A vote at the UN general assembly on the resolution is scheduled for Tuesday but only if a member state calls for one.

 

Otherwise it will pass automatically as a consensus measure. The US may decide against calling for a vote rather than find itself, as diplomats and officials based at the UN predict, in a tiny, embarrassing minority.

“There is a head of steam building up behind this draft resolution. It is a basic rights issue and these attract a lot of support,” a UN official said.

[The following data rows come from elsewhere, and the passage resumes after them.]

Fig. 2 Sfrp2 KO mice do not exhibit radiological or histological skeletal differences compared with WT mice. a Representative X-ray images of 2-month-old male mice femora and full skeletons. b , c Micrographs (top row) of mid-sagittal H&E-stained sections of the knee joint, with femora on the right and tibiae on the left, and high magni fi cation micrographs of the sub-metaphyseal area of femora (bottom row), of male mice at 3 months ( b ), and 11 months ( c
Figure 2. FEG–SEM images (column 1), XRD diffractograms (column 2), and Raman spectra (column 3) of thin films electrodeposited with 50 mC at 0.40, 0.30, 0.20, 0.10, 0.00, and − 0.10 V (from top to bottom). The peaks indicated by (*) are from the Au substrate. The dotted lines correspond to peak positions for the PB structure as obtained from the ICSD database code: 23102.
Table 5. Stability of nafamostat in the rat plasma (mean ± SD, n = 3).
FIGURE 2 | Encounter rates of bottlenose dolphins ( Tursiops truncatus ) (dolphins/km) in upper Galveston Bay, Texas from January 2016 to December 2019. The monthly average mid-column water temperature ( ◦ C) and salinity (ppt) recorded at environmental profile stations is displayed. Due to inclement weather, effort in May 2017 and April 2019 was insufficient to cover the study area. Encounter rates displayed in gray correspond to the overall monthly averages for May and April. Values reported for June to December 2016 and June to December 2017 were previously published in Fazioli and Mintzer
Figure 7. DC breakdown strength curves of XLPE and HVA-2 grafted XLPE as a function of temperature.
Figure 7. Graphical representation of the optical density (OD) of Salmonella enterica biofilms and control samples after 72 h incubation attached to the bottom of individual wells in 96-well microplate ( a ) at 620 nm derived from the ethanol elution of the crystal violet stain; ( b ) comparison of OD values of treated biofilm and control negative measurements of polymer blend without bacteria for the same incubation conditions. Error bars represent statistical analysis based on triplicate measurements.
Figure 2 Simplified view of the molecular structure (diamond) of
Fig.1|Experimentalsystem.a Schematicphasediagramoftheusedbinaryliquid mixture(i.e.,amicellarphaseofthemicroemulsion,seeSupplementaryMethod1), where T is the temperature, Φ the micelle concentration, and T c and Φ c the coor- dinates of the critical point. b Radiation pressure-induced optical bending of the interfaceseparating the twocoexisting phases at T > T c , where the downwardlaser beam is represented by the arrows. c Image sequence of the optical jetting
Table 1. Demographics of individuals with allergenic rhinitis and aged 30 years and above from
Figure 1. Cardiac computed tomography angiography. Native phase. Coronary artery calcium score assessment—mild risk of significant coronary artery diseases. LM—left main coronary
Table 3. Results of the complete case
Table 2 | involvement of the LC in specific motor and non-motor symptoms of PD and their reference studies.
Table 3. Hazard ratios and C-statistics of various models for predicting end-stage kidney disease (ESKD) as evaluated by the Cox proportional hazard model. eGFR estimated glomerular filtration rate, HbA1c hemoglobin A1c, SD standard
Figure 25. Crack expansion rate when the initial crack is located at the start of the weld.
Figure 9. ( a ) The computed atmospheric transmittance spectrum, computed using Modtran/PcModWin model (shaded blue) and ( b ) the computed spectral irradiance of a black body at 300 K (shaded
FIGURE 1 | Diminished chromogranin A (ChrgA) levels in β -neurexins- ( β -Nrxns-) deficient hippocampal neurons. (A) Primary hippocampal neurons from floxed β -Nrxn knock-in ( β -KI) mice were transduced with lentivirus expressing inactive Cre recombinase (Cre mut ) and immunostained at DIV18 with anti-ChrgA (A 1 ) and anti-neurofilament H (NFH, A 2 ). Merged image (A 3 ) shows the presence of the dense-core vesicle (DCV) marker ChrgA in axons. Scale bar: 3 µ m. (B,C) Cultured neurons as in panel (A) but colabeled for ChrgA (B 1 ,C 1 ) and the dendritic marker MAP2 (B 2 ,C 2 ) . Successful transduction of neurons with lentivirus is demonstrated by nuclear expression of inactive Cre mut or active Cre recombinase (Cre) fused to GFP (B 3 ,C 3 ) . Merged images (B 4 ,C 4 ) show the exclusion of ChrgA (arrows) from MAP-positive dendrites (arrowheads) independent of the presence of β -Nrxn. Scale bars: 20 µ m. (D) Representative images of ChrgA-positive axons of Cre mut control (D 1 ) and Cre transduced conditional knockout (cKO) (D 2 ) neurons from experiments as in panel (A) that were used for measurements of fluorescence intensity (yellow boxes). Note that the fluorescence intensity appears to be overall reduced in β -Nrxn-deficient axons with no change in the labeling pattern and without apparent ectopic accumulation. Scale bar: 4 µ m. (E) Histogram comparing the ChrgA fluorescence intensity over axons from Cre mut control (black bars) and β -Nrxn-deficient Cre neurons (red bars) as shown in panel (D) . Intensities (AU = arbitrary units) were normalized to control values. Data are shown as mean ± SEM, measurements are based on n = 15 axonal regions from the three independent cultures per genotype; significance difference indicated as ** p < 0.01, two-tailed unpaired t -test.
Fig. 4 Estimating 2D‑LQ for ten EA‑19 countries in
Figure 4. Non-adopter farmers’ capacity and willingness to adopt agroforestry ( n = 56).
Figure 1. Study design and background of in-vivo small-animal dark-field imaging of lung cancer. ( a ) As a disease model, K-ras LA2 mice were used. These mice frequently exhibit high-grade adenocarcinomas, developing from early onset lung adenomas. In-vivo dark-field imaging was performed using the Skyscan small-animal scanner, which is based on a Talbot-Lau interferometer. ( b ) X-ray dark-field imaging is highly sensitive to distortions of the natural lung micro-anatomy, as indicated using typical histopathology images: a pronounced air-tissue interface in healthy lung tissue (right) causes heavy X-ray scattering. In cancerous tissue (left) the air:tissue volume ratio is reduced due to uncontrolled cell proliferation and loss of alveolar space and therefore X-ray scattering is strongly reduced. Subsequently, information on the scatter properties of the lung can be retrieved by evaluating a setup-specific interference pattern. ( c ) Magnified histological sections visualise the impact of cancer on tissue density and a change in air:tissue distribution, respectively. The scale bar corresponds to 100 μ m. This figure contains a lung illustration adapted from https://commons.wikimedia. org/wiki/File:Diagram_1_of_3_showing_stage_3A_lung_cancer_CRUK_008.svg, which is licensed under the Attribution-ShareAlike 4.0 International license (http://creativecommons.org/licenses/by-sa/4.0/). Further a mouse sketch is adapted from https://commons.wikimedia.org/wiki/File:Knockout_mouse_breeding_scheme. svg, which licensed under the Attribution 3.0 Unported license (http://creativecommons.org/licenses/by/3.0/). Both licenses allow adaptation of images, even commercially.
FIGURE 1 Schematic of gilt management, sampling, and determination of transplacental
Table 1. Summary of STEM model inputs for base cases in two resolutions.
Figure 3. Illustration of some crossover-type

This week, human rights groups online privacy advocates set a joint letter to the UN urging the stronger language and protections.

Signed by the groups,

  • Access Now

  • Amnesty International

  • Electronic Frontier Foundation

  • Human Rights Watch

  • Privacy International,

...the letter read in part:

The right to privacy is central to who we are as humans and is enshrined in the Universal Declaration of Human Rights and the International Covenant on Civil and Political Rights.

 

It protects us from unwarranted intrusions into our daily lives, allows us to speak freely without fear of retribution, and helps keep our personal information, including health records, political affiliations, sexual orientation, and familial histories, safe.

 

Indiscriminate mass surveillance, which tramples individuals’ right to privacy and undermines the social contract we all have with the State, must come to end immediately. [...]

As negotiations continue on this draft resolution, we are deeply concerned that the countries representing the “Five Eyes” surveillance alliance - the United States, Canada, New Zealand, Australia and the United Kingdom - have sought to weaken the resolution at the risk of undercutting their own longstanding public commitment to privacy and free expression.

And the groups offered these specific point to the world body:

  • Privacy is intrinsically linked to freedom of expression and many other rights

  • The mere existence of domestic legislation is not all that is required to make surveillance lawful under international law

  • Indiscriminate, mass surveillance is never legitimate as intrusions on privacy must always be genuinely necessary and proportionate

  • When States conduct extraterritorial surveillance, thereby exerting control over the privacy and rights of persons, they have obligations to respect privacy and related rights beyond the limits of their own borders

  • Privacy is also interfered with even when metadata and other third party communications are intercepted and collected

Whether or not the draft agreement is adopted, the ability of the UN to curb the worst practices of powerful intelligence agencies from one country illegally spying on the citizens of another will remain a contentious issue.

As the Guardian reports, citing a leaked draft of a U.S. briefing paper on the UN resolution, because the U.S.,

"does not consider its surveillance activities illegal, it does not have a problem with condemning illegal surveillance."